**SUPPLIED DATA**
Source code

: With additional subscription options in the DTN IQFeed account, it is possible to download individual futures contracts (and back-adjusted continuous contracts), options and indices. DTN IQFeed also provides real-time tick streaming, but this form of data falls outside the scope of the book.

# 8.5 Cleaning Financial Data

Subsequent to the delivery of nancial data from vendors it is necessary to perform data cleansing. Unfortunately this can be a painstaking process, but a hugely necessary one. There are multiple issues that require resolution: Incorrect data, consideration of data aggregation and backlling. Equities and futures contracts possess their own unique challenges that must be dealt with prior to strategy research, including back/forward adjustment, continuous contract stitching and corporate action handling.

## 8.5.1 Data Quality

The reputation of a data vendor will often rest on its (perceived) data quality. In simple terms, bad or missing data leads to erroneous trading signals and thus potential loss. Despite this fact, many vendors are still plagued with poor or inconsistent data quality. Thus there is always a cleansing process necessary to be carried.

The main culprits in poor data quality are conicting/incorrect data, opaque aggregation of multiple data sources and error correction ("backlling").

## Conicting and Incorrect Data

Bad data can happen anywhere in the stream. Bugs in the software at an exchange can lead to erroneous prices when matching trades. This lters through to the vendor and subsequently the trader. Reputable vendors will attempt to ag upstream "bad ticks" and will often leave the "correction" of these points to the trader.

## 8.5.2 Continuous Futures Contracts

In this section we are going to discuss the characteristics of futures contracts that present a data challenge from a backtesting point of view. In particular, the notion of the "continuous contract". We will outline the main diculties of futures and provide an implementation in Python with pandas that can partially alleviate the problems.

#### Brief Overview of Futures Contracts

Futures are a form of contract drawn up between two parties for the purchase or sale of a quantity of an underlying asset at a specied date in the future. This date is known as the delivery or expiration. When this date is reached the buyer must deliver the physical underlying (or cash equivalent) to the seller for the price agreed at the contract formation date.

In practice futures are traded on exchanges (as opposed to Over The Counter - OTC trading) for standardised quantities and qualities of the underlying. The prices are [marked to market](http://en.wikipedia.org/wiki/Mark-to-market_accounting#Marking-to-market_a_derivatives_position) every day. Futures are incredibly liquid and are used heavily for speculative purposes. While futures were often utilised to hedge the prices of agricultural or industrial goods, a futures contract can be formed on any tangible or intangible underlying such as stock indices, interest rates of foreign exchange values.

**YOUR OBJECTIVE**
Each line in the entries above, starting at the line with "In this section" and ending at the line with "#### Brief Overview of Futures Contracts", is to be printed exactly, and only those lines.

**EXERCISE RESULT**
In this section we are going to discuss the characteristics of futures contracts that present a data challenge from a backtesting point of view. In particular, the notion of the "continuous contract". We will outline the main diculties of futures and provide an implementation in Python with pandas that can partially alleviate the problems.

#### Brief Overview of Futures Contracts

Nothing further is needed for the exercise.